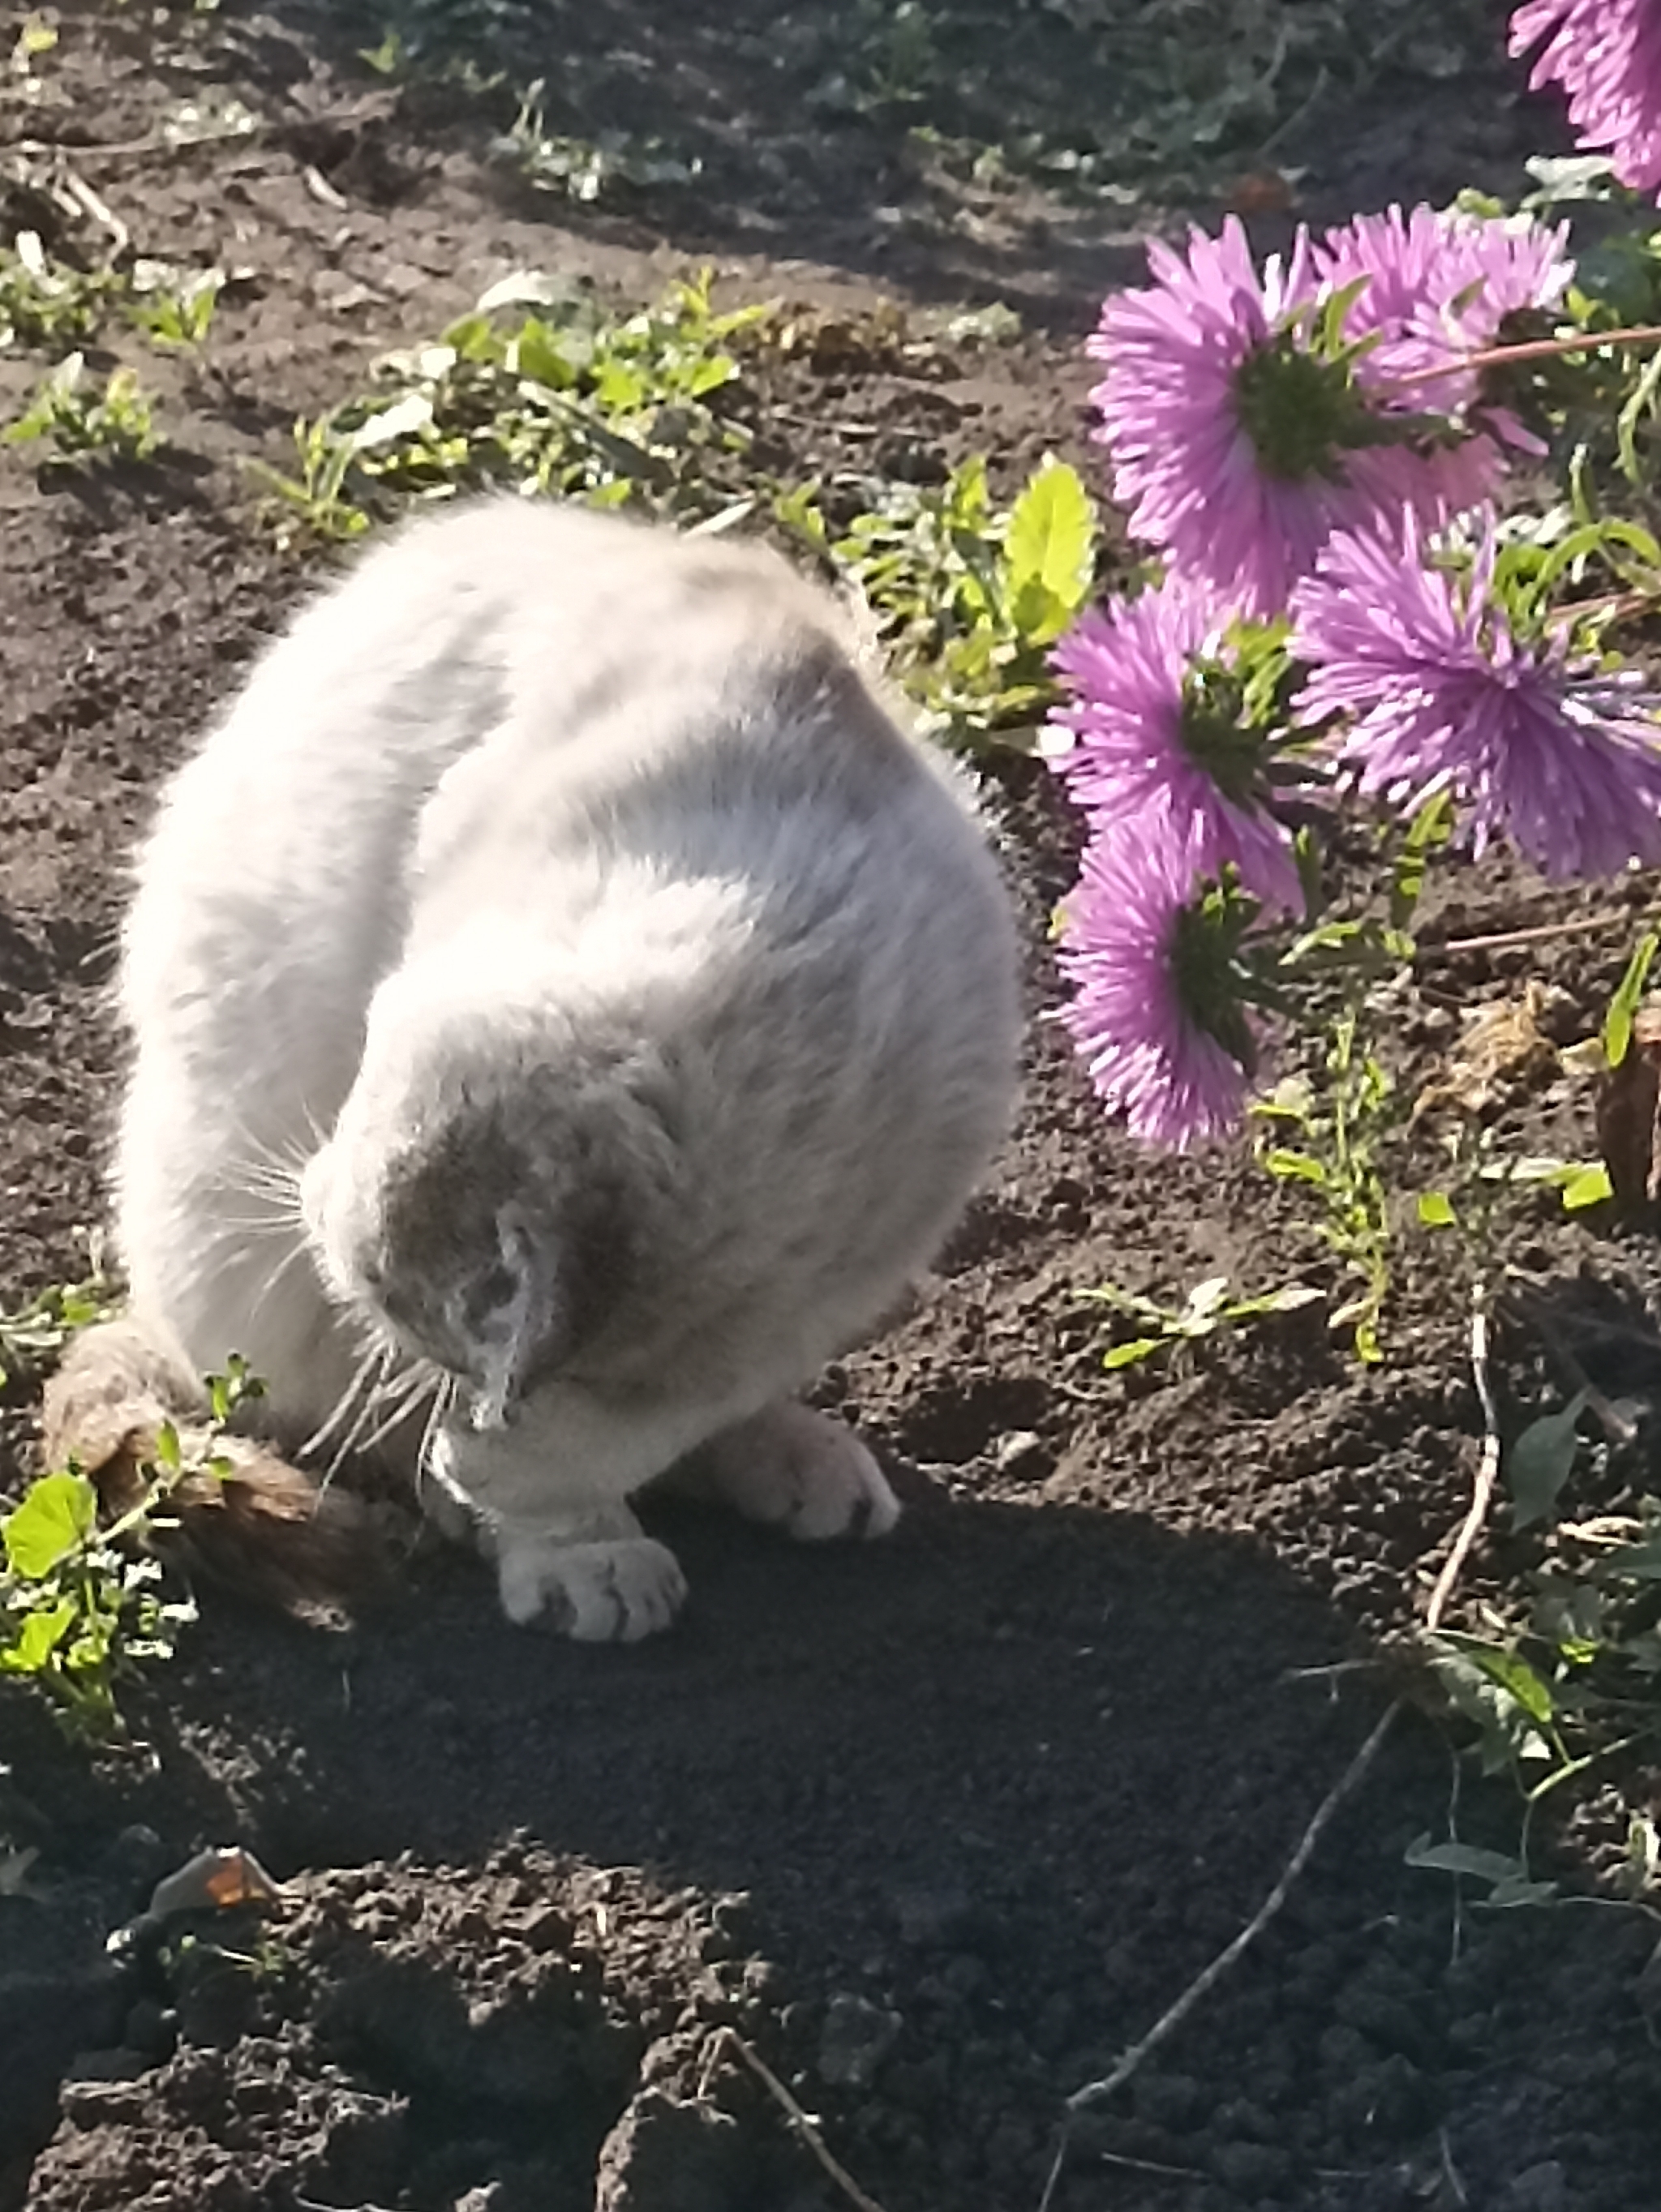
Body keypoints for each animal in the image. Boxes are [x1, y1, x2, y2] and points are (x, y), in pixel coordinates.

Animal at [62, 506, 1026, 1645]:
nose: (307, 1192)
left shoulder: (815, 1287)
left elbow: (650, 1415)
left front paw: (549, 1475)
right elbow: (490, 1431)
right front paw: (550, 1526)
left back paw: (781, 1458)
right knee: (352, 1418)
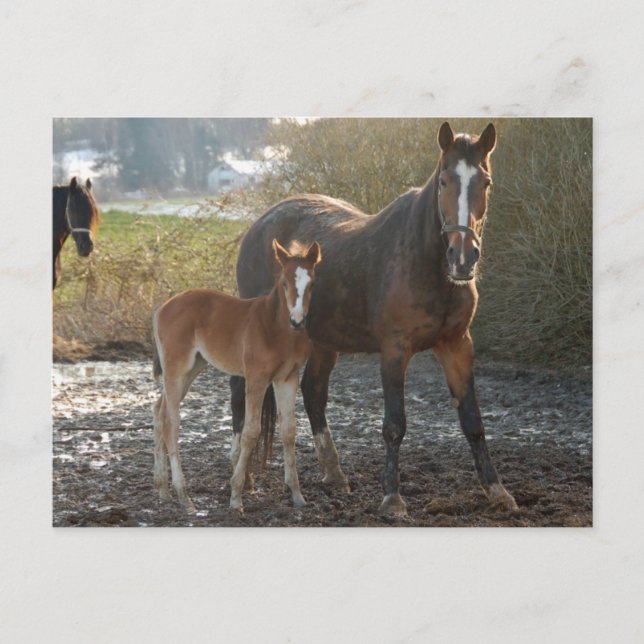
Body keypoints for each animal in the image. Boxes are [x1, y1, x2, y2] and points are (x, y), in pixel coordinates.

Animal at [152, 239, 322, 512]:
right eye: (284, 283)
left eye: (312, 284)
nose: (297, 320)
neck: (275, 328)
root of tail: (162, 307)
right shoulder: (256, 378)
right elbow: (251, 432)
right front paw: (236, 496)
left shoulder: (287, 378)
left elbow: (289, 431)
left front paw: (297, 494)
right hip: (176, 367)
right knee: (170, 421)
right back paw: (183, 496)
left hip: (192, 368)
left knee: (159, 411)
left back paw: (162, 490)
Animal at [232, 121, 518, 516]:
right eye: (445, 180)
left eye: (485, 182)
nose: (463, 257)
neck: (425, 264)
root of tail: (260, 226)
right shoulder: (394, 350)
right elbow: (394, 423)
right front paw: (392, 497)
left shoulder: (457, 345)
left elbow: (472, 421)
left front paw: (497, 490)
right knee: (240, 390)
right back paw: (241, 477)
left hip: (324, 341)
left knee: (314, 392)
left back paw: (334, 473)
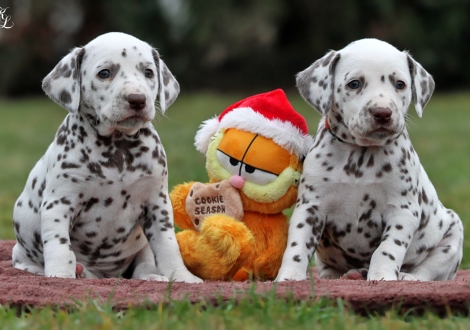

▶ [WHAT THE EXERCISE ASKS]
Pictures excluded, repeat the material above from its first line through the line containing "left front paw: (549, 1475)", both included.

▶ [SOLVED EXERCISE]
Body keypoints for each animal in the image. Boxes are [x1, y1, x2, y2] and points are (x, y), in pixel coordinates.

Animal at [62, 506, 1026, 1645]:
nose: (307, 1192)
left shoulder: (815, 1287)
left elbow: (650, 1415)
left front paw: (549, 1475)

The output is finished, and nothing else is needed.